Leaders in retail technology are challenged as never before to simultaneously optimize the run, grow and transform (RGT) modes within their organizations. Data-driven disruption is both a causal factor in these challenges and an essential key to overcoming them to deliver successful outcomes. With advanced analytics, rapidly emerging data science roles and practices, and even artificial intelligence, data-driven disruption is the current wave transforming our industry. Doing more with more data is essential to meeting these challenges across all RGT modes.
Keeping a retail IT organization running at top capacity has never been more challenging, but data-driven disruptors can find ripe fruit laying on the ground. The run mode, with the goal of efficient and effective operations, is optimized by utilizing data science techniques like machine learning for more proactive anomaly detection in systems and application logging and monitoring systems. Quick wins in technology operations, coupled with additional investments in connected technology and data science, can pave the way to successful data disruption outcomes in business operations.
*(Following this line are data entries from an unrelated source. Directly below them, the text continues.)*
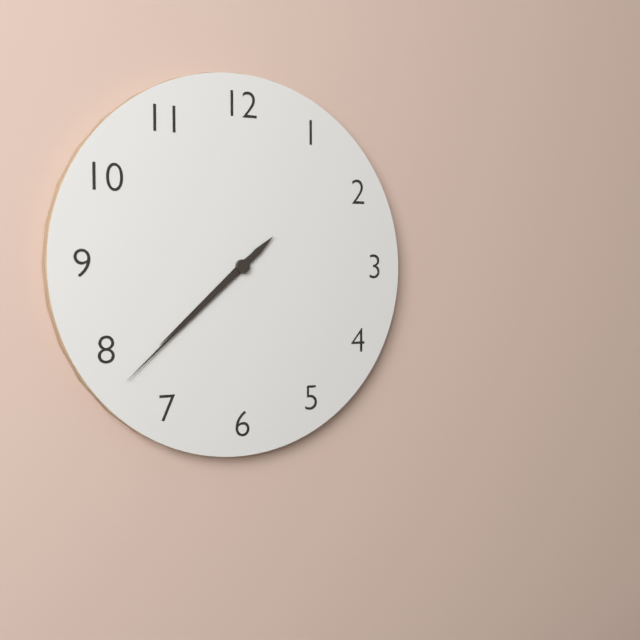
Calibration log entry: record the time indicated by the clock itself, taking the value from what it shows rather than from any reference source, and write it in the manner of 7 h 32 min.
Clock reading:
7 h 38 min
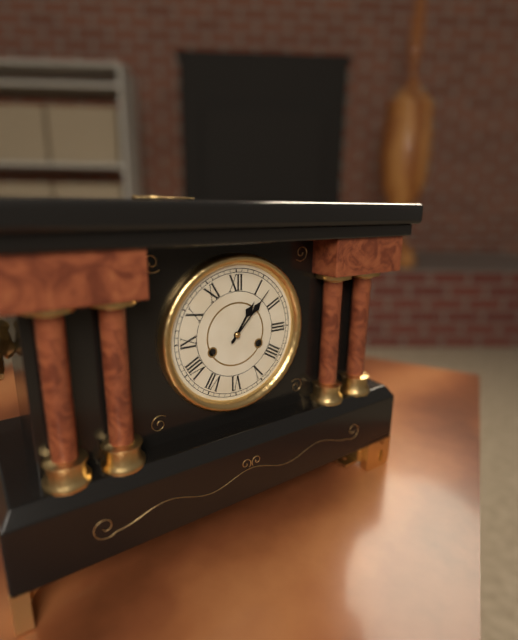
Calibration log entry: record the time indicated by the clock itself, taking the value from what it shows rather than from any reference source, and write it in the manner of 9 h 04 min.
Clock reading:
1 h 07 min
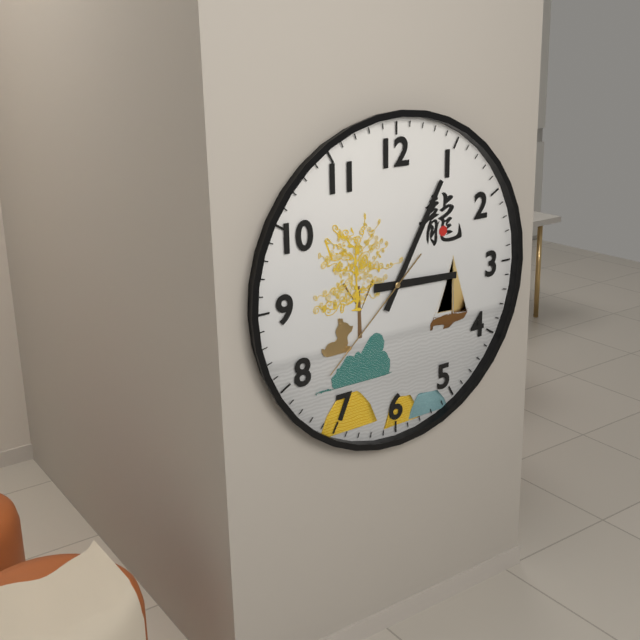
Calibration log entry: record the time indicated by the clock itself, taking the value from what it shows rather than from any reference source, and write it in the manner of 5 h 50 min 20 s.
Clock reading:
3 h 05 min 38 s
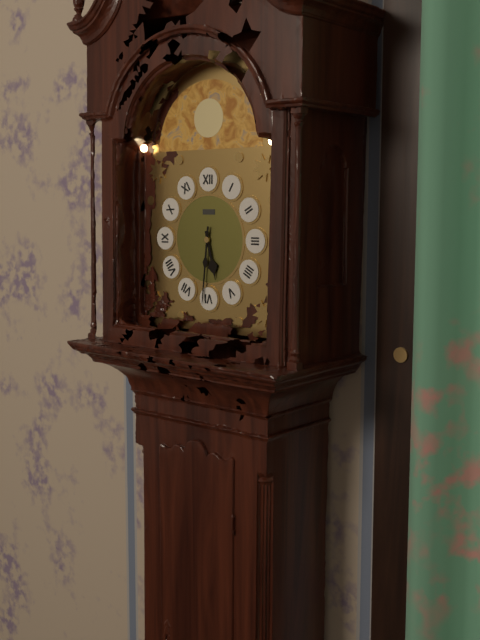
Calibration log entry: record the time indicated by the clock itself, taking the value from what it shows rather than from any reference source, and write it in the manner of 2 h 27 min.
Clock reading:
5 h 31 min
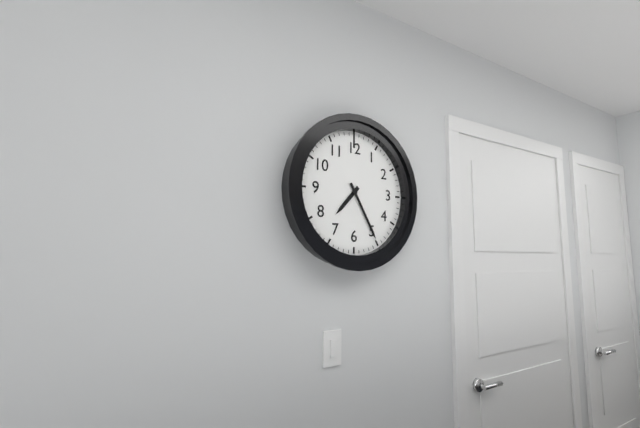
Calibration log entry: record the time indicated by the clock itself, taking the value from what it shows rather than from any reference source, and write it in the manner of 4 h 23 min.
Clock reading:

In the old days, time studies were performed to inform business operation improvement. Today, anything that was time studied in the past can be sensor adapted and connected for near real-time and ongoing studies. Examples abound, including everything from performance monitoring, policy and service-level compliance, and failure prediction.
Once a successful foundation and momentum is gained in the run mode, the focus can expand to optimize the grow and transformation modes. In grow mode, expanding existing business capabilities and leveraging data to understand customers and prospects to optimize touch points and experiences is vital.
An example of data-driven disruption for growth might be a rigorous approach to rapid A/B testing to grow web conversion and sales. Since there can be a myriad of opportunities to test, and not enough time and resources to test them all, this approach works best when prioritized by top-down strategic planning with well-defined critical success factors. Many advanced data-driven disruption cases can be envisioned from computer vision recommendation systems, automated merchandising systems, dynamic price optimization systems, and automated and predictive customer service through behavioral and NLP-based systems.
The transformation mode, with a goal of disruptive innovation and driving new business capabilities, can be the most difficult to achieve but lends itself well to data-driven disruption and can yield big payoffs. Mining customer data and feedback can drive transformative new product designs and category expansions. Transformative IoT products and services that are disruptive and driven by data can also be conceived. However, none of this comes without foresight and investment in a data supply chain, data platform, and data engineering.
Data-driven disruption can be the difference that propels a surviving retail enterprise to a thriving one. However, it is imperative that the retailer values data beyond the core functions of business intelligence, operational reporting, and base analytics. By building out data-driven initiatives progressively in the run mode, growth mode, and transformational modes, the retail enterprise can meet and exceed the ever-increasing challenges faced today and in the future.